Abstract:Our work focuses on tackling large-scale fine-grained image retrieval as ranking the images depicting the concept of interests (i.e., the same sub-category labels) highest based on the fine-grained details in the query. It is desirable to alleviate the challenges of both fine-grained nature of small inter-class variations with large intra-class variations and explosive growth of fine-grained data for such a practical task. In this paper, we propose attribute-aware hashing networks with self-consistency for generating attribute-aware hash codes to not only make the retrieval process efficient, but also establish explicit correspondences between hash codes and visual attributes. Specifically, based on the captured visual representations by attention, we develop an encoder-decoder structure network of a reconstruction task to unsupervisedly distill high-level attribute-specific vectors from the appearance-specific visual representations without attribute annotations. Our models are also equipped with a feature decorrelation constraint upon these attribute vectors to strengthen their representative abilities. Then, driven by preserving original entities' similarity, the required hash codes can be generated from these attribute-specific vectors and thus become attribute-aware.

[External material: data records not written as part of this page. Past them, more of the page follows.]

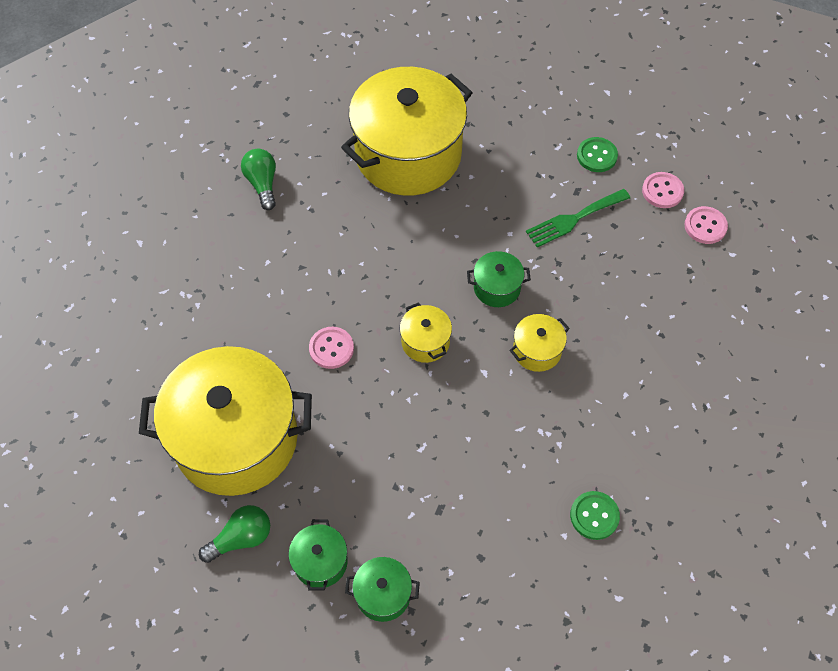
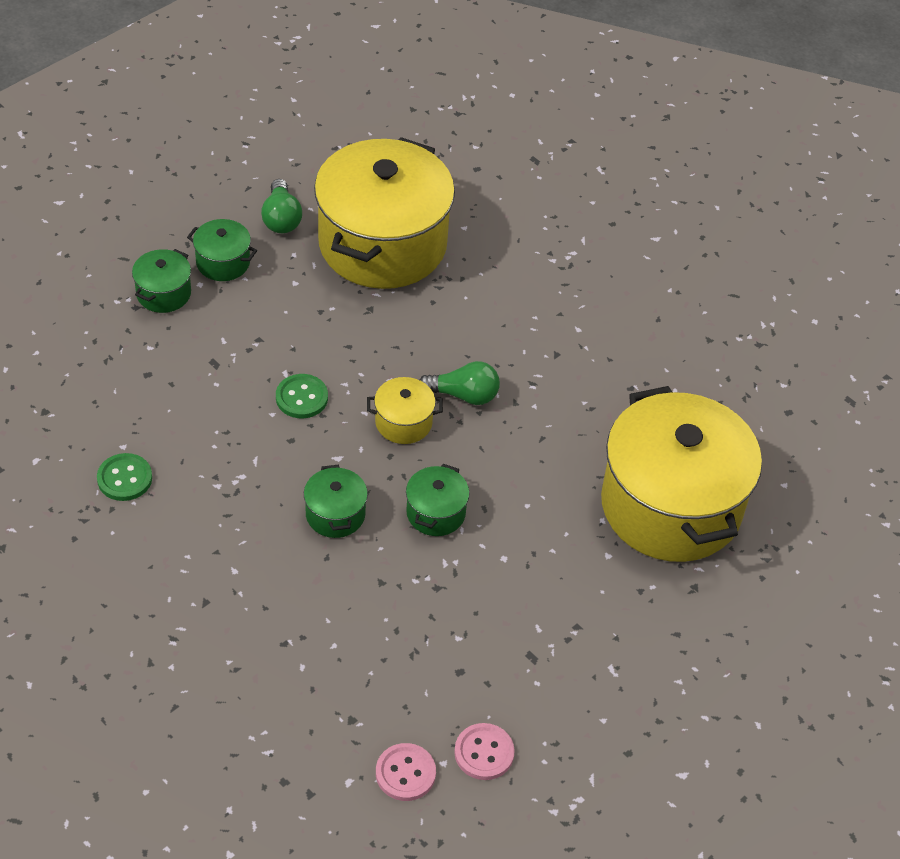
camera: 110 degrees right, 10 degrees down
(262, 184) = (688, 357): green light bulb -> green light bulb (464, 395)
(331, 348) = (440, 344): pink button -> none
(537, 350) = (335, 514): yellow pot -> green pot
(574, 219) = (490, 632): green fork -> none
(596, 156) = (577, 705): green button -> green button (301, 398)

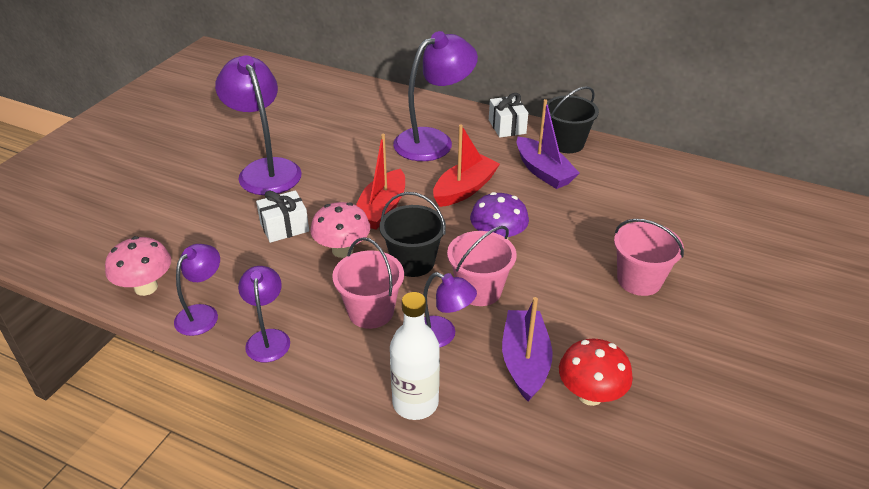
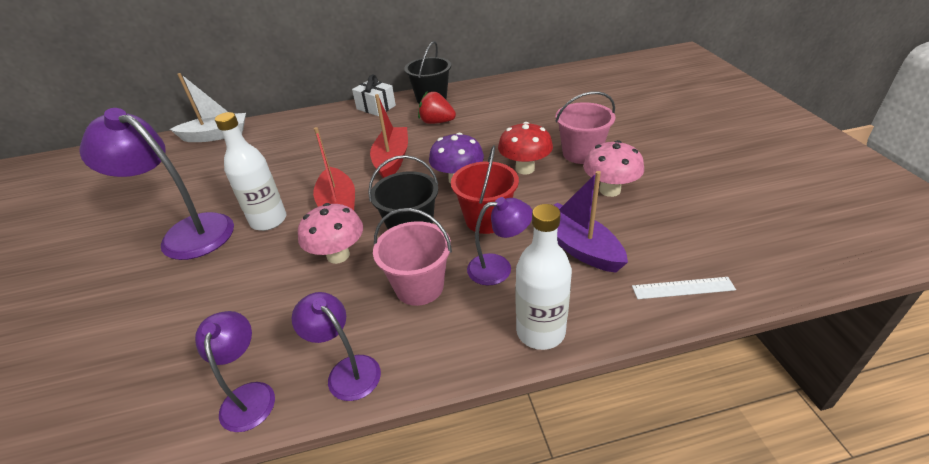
camera: 35 degrees left, 0 degrees up
(146, 287) = (148, 414): pink mushroom -> pink mushroom (610, 190)
(284, 227) = (259, 268): white gift -> none
(324, 191) = (268, 220): none -> white bottle
(356, 90) = (216, 135): none -> white boat
(433, 141) = (327, 140): purple lamp -> none
(479, 290) = (486, 219): pink bucket -> red bucket
(543, 171) = (437, 122): purple boat -> red strawberry
(566, 452) = (683, 288): none -> white ruler
(590, 395) = (646, 240): red mushroom -> red mushroom (525, 169)

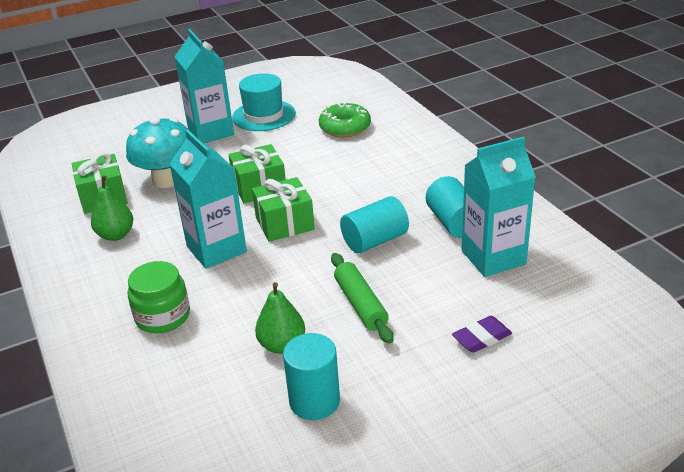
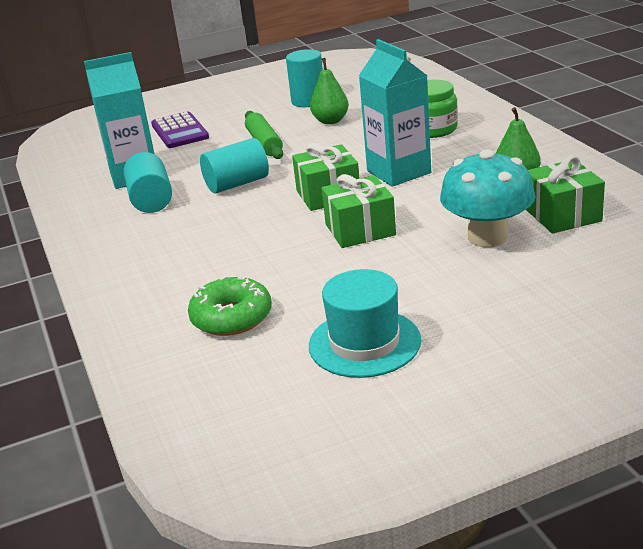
camera: 175 degrees left, 5 degrees down
(211, 132) = (450, 310): turquoise carton -> none
(481, 338) = (179, 131): purple eraser -> purple calculator

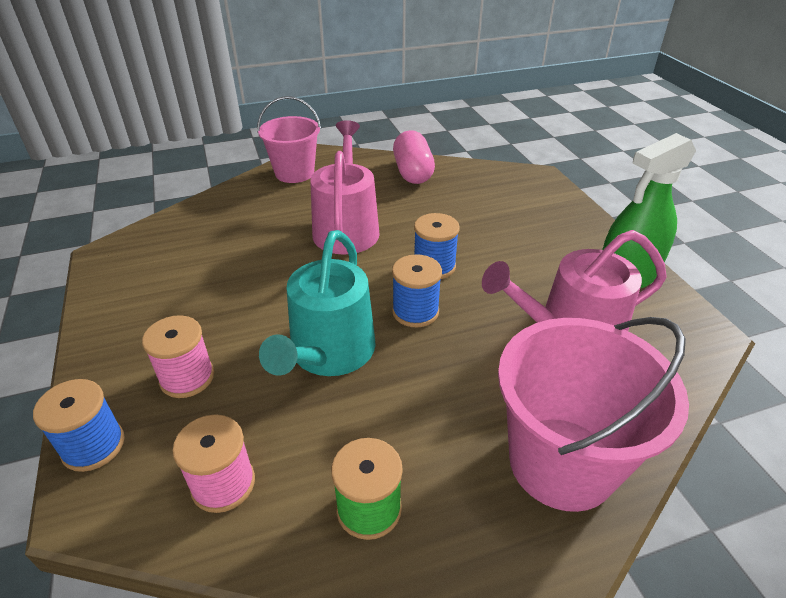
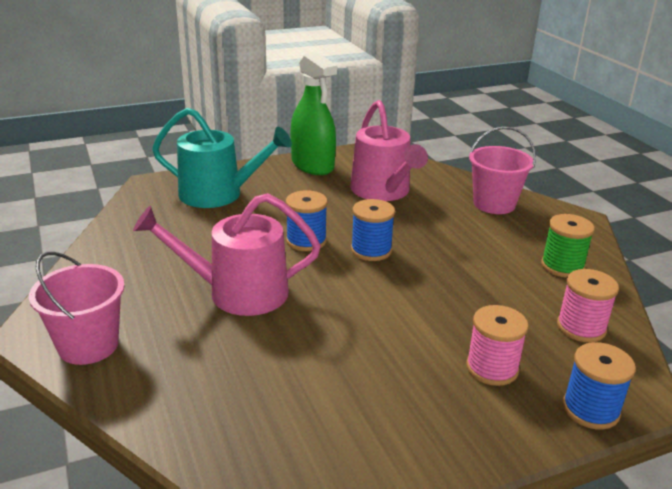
camera: 95 degrees left, 10 degrees down
(329, 353) = (434, 290): turquoise watering can -> turquoise watering can (218, 194)
(413, 172) = (120, 252): pink capsule -> none
(561, 462) = (494, 204): pink bucket -> pink bucket, size x0.66

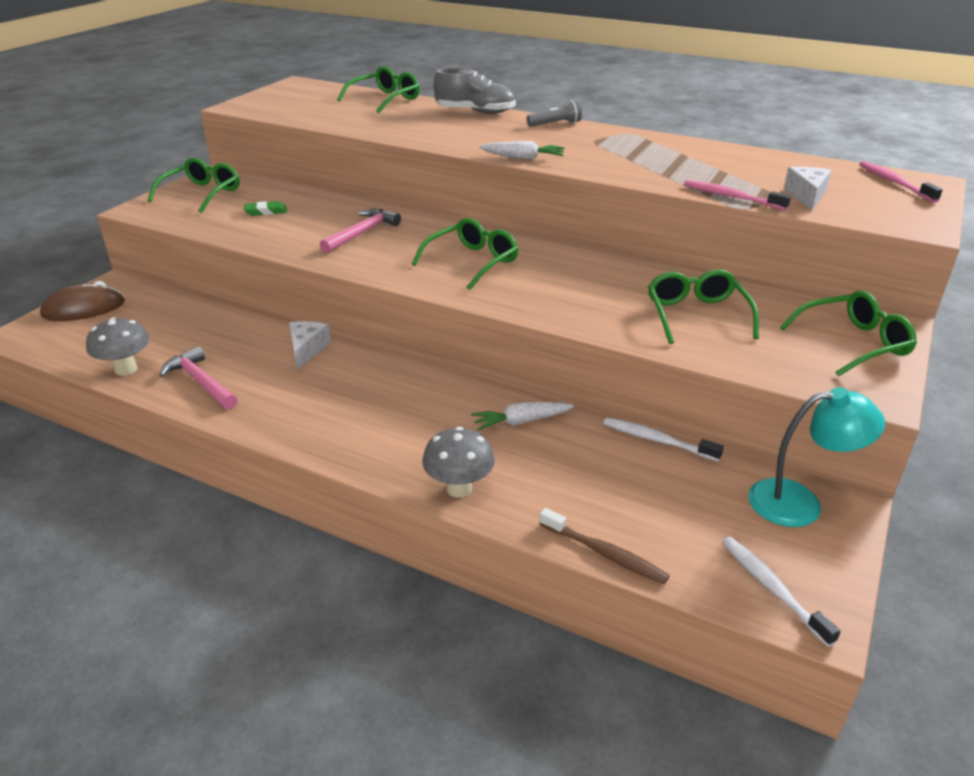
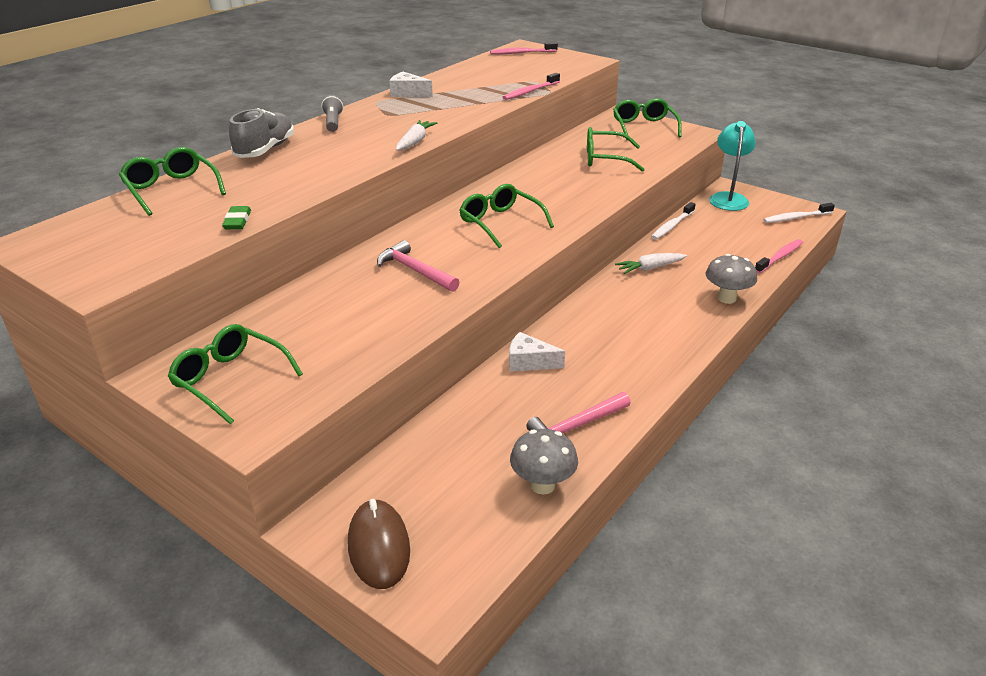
camera: 80 degrees left, 0 degrees up
(266, 212) = (324, 328): green eraser -> green eraser (237, 221)
(521, 421) = (650, 268): white carrot -> white carrot turned 75 degrees clockwise
(604, 553) = (779, 257): brown toothbrush -> pink toothbrush
(806, 196) = (535, 74): white cheese -> white cheese (407, 93)

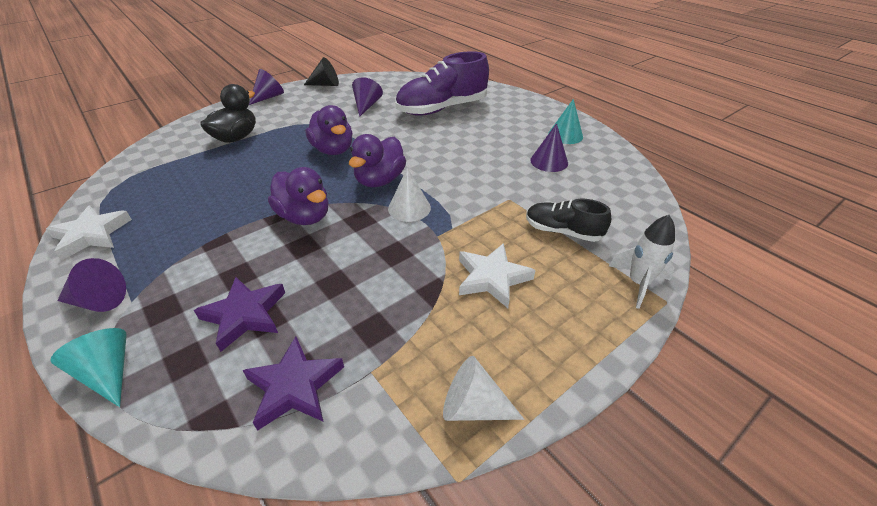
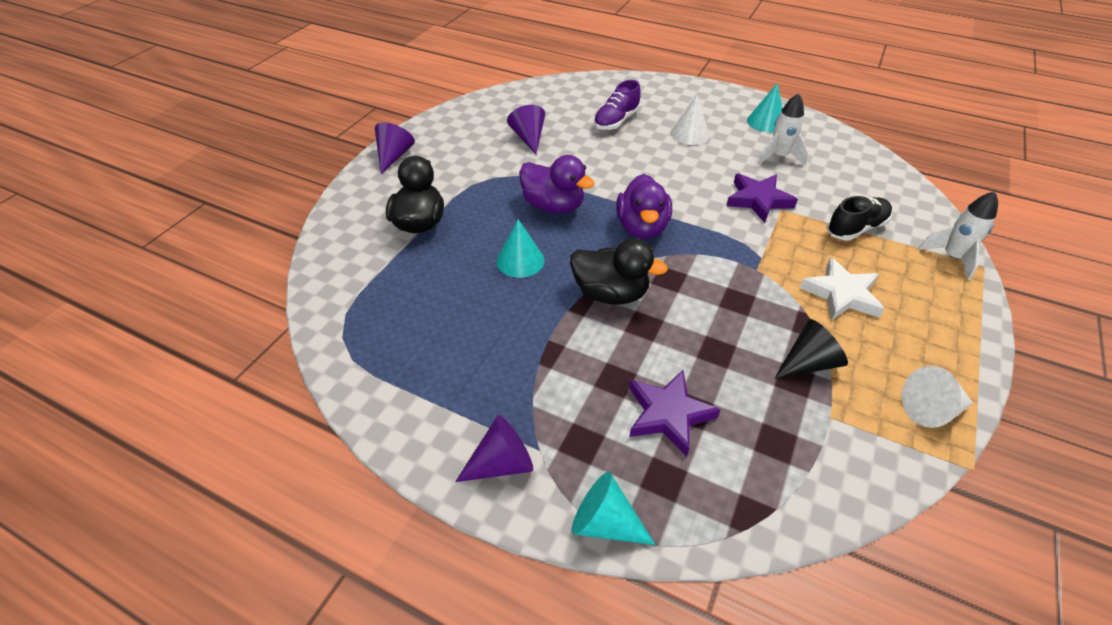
camera: 25 degrees left, 5 degrees up
(91, 235) = (395, 399): white star -> none
(270, 177) = (520, 260): none -> turquoise cone
(294, 386) = (784, 456): purple star -> purple star (758, 200)
(304, 217) = (610, 293): purple duck -> black duck
(325, 84) = (447, 120): black cone -> black cone (808, 363)
(409, 208) = (702, 249): white cone -> white cone (690, 134)
(442, 109) = (616, 121): purple shoe -> purple shoe, size x0.55
(549, 161) = (778, 157): purple cone -> white rocket
(563, 231) = (855, 228): black shoe -> black shoe turned 150 degrees clockwise

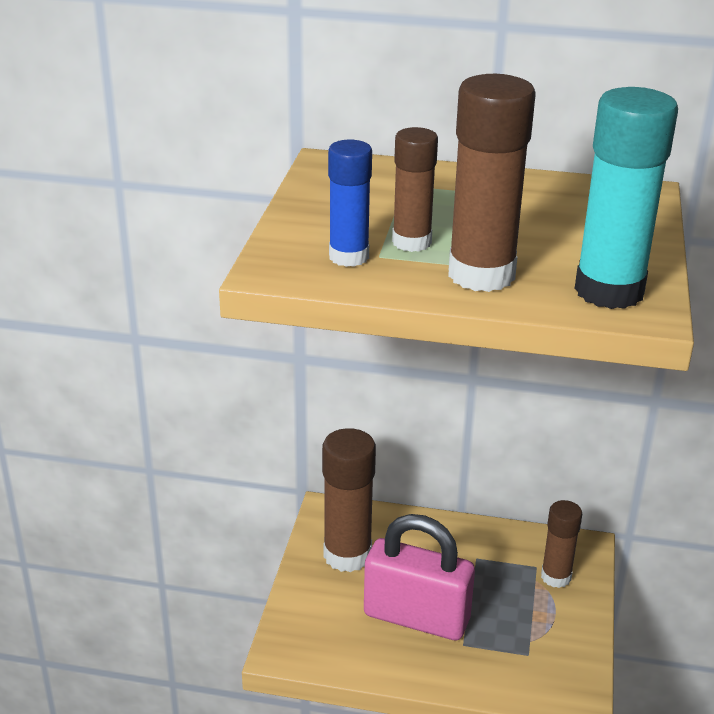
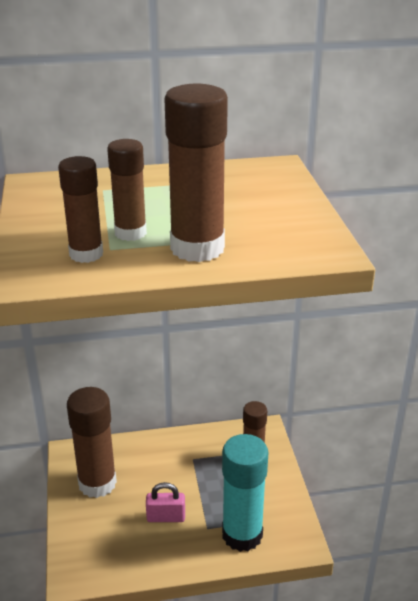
camera: 20 degrees left, 0 degrees up
(349, 257) = (86, 254): blue glue stick -> brown glue stick
(416, 617) = (166, 517): pink padlock -> pink padlock, size x0.48
(609, 291) = (296, 242): turquoise glue stick -> turquoise glue stick (242, 535)

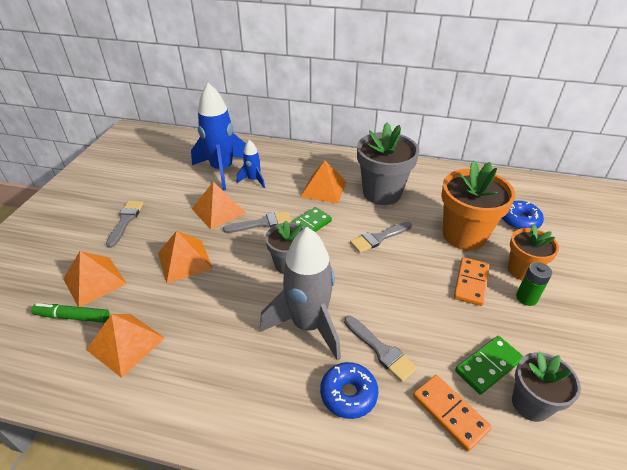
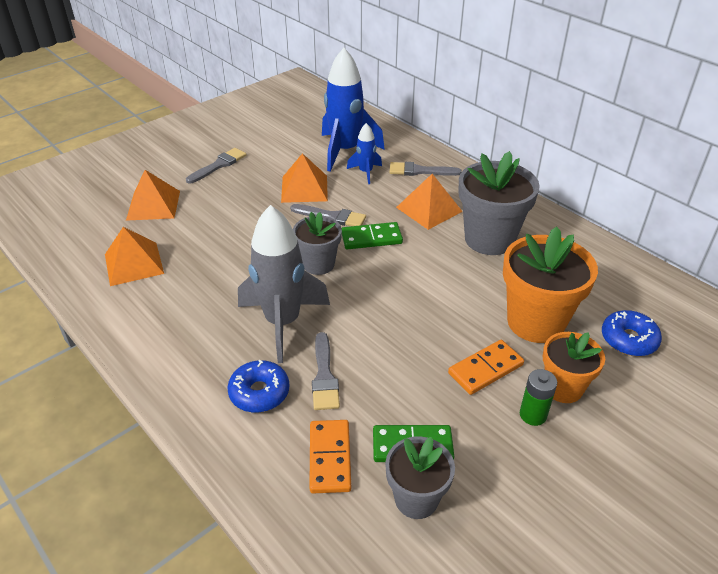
camera: 35 degrees right, 0 degrees up
(73, 317) = (116, 225): green marker -> none
(185, 260) = (234, 220): orange pyramid -> none
(379, 238) = (434, 281): grey brush -> grey brush (420, 171)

Furthermore, to combat simplicity bias in deep hashing, we consider the model design from the perspective of the self-consistency principle and propose to further enhance models' self-consistency by equipping an additional image reconstruction path. Comprehensive quantitative experiments under diverse empirical settings on six fine-grained retrieval datasets and two generic retrieval datasets show the superiority of our models over competing methods.